SERD benefit in patients with advanced breast cancer
A new oral endocrine therapy option may be of benefit in patients with previously treated metastatic hormone receptor–positive/HER2-negative advanced breast cancer.
A study involving 238 patients treated with elacestrant, an oral a selective estrogen receptor degrader (SERD), showed a significant PFS improvement versus a control group who received standard of care endocrine monotherapy.
The benefits were seen both in the overall population who had received prior endocrine and CDK4/6 inhibitor therapy, and in patients with ESR1 mutations, according to results, published in Journal of Clinical Oncology.
Interim overall survival analysis demonstrated HRs of 0.59 in the ESR1 mutation population and 0.75 in the overall population.
The most common adverse event was nausea, which occurred in 35% of patients receiving elacestrant and 19% of patients receiving standard of care endocrine monotherapy.
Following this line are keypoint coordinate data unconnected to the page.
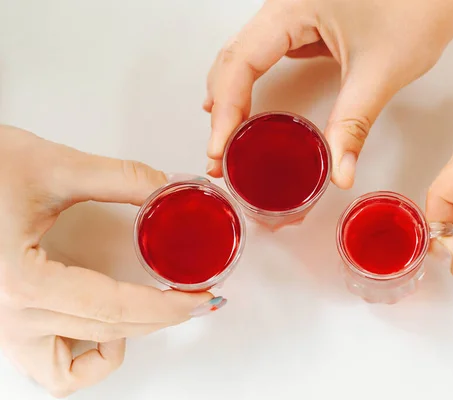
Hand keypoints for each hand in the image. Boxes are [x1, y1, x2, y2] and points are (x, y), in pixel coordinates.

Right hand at [0, 126, 218, 396]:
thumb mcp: (51, 167)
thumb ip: (119, 179)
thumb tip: (168, 189)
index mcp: (19, 281)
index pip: (114, 308)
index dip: (167, 306)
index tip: (202, 297)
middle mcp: (6, 316)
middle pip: (104, 334)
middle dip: (160, 319)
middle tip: (194, 298)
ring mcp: (0, 325)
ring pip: (67, 369)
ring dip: (115, 346)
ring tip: (145, 312)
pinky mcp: (1, 321)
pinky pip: (43, 364)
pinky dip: (78, 356)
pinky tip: (98, 324)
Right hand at [204, 0, 452, 187]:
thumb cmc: (421, 1)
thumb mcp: (381, 69)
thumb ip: (353, 125)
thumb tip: (340, 172)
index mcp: (292, 7)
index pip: (240, 63)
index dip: (226, 111)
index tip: (219, 150)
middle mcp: (286, 6)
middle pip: (234, 59)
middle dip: (223, 109)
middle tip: (219, 154)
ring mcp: (296, 12)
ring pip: (248, 56)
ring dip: (234, 97)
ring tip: (226, 137)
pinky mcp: (310, 21)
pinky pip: (270, 54)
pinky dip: (256, 85)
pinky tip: (252, 107)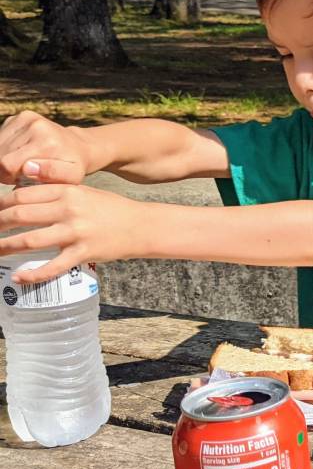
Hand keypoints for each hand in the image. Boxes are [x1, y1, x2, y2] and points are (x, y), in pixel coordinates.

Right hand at [0, 111, 91, 184]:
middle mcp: (36, 126)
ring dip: (4, 157)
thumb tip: (27, 168)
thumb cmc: (72, 166)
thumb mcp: (71, 176)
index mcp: (47, 143)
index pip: (7, 164)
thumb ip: (51, 174)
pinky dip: (6, 148)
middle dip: (5, 167)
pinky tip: (19, 152)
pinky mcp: (21, 116)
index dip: (7, 176)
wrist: (79, 146)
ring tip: (20, 163)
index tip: (17, 179)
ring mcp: (27, 118)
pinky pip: (1, 136)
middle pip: (0, 154)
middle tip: (20, 172)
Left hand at [0, 183, 146, 282]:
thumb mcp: (84, 193)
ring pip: (30, 240)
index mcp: (67, 191)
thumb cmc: (112, 210)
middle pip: (20, 215)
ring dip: (5, 247)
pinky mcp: (84, 253)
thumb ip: (56, 193)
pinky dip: (33, 274)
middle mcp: (69, 209)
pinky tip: (19, 277)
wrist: (143, 226)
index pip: (23, 195)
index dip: (0, 204)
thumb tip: (21, 199)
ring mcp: (76, 232)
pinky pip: (53, 266)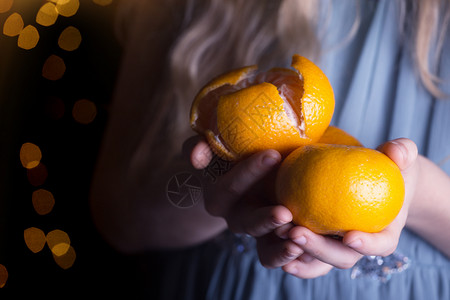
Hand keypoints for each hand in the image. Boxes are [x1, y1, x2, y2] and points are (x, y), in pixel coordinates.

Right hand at [185, 136, 305, 268]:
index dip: (247, 173)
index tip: (273, 155)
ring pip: (265, 247)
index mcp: (219, 196)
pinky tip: (311, 252)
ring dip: (281, 246)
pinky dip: (295, 256)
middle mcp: (237, 217)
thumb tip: (196, 157)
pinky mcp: (277, 240)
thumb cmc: (231, 154)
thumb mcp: (212, 147)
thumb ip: (200, 146)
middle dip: (265, 220)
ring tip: (299, 241)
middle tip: (285, 213)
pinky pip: (283, 255)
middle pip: (248, 223)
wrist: (252, 173)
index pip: (230, 187)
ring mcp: (259, 232)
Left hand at [281, 138, 419, 278]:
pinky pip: (301, 253)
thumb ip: (400, 153)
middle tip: (297, 233)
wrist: (368, 176)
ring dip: (298, 252)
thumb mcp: (396, 157)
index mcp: (384, 232)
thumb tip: (398, 151)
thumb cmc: (385, 167)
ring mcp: (334, 244)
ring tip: (279, 234)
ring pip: (318, 261)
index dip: (369, 245)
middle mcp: (357, 245)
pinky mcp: (315, 238)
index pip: (382, 245)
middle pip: (342, 257)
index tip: (350, 236)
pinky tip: (272, 238)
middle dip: (320, 250)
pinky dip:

Immunotherapy role in nonmetastatic gastroesophageal cancer
Immunotherapy may have a role in the treatment of non-metastatic oesophageal and gastric cancers when patients’ tumours exhibit a high expression of PD-L1, according to US clinicians.
Their study evaluated outcomes for 29 patients with gastroesophageal junction adenocarcinoma (cT1-3NanyM0) who received neoadjuvant pembrolizumab-containing chemoradiation (CROSS regimen) followed by surgical resection and adjuvant pembrolizumab.
While only 23% achieved pathologic complete response pCR, patients with high baseline expression of PD-L1 had a significantly higher pCR rate than those with low expression (50 vs 14%). Patients with high PD-L1 expression also experienced longer PFS and OS than propensity-score-matched patients, said study investigator Dr Harry Yoon a medical oncologist at Mayo Clinic Cancer Center.
“If these results can be confirmed in a larger, separate clinical trial, the combination of immunotherapy with standard-of-care chemoradiation and surgery could become the new standard of care for patients with nonmetastatic gastroesophageal cancer,” he said.
The research is published in Clinical Cancer Research.
Overdiagnosis of skin cancers likely from screening
New findings from the Queensland QSkin Study show that people undergoing physician-based screening for skin cancer have melanoma detection rates at least 29% higher than those not undergoing screening.
However the researchers, from the QIMR Berghofer Medical Research Institute, Brisbane, are questioning whether those mostly in situ lesions would represent overdetection.
Their study, published in the British Journal of Dermatology, comprised 38,682 Queenslanders 40-69 years with no prior history of melanoma. Almost three-quarters (73%) of the cohort reported a skin examination by a doctor in the three years before enrolment.
During follow-up, 967 participants were newly diagnosed with at least one melanoma (316 with invasive melanoma only, 586 with in situ melanoma only, 65 with both).
The age-standardised incidence of melanoma among those who reported a prior skin examination was 2.2-fold higher than in those with no prior skin examination. The age-standardised rate of biopsies was four-fold higher among those who had a prior skin examination than those who did not.
After propensity score weighting for observed risk factors, the study found significantly higher rates of melanoma (aHR 1.29, 95% CI 1.02 – 1.63) and subsequent biopsies (aHR 1.85, 95% CI 1.69 – 2.04) among those who had undergone physician skin examination prior to enrolment.
In separate analyses of invasive and in situ melanoma, the higher risk associated with skin examination was evident only for in situ melanoma (adjusted HR in situ 1.45; adjusted HR invasive 1.05). This equated to a number-needed-to-screen to detect one excess melanoma of about 206, the authors said.
Led by medical epidemiologist Professor David Whiteman, the researchers said the higher rates of biopsies and melanoma among screened patients suggested overdiagnosis.
The findings were also consistent with reports in the literature of rapidly rising incidence of in situ and very thin invasive melanomas, they said.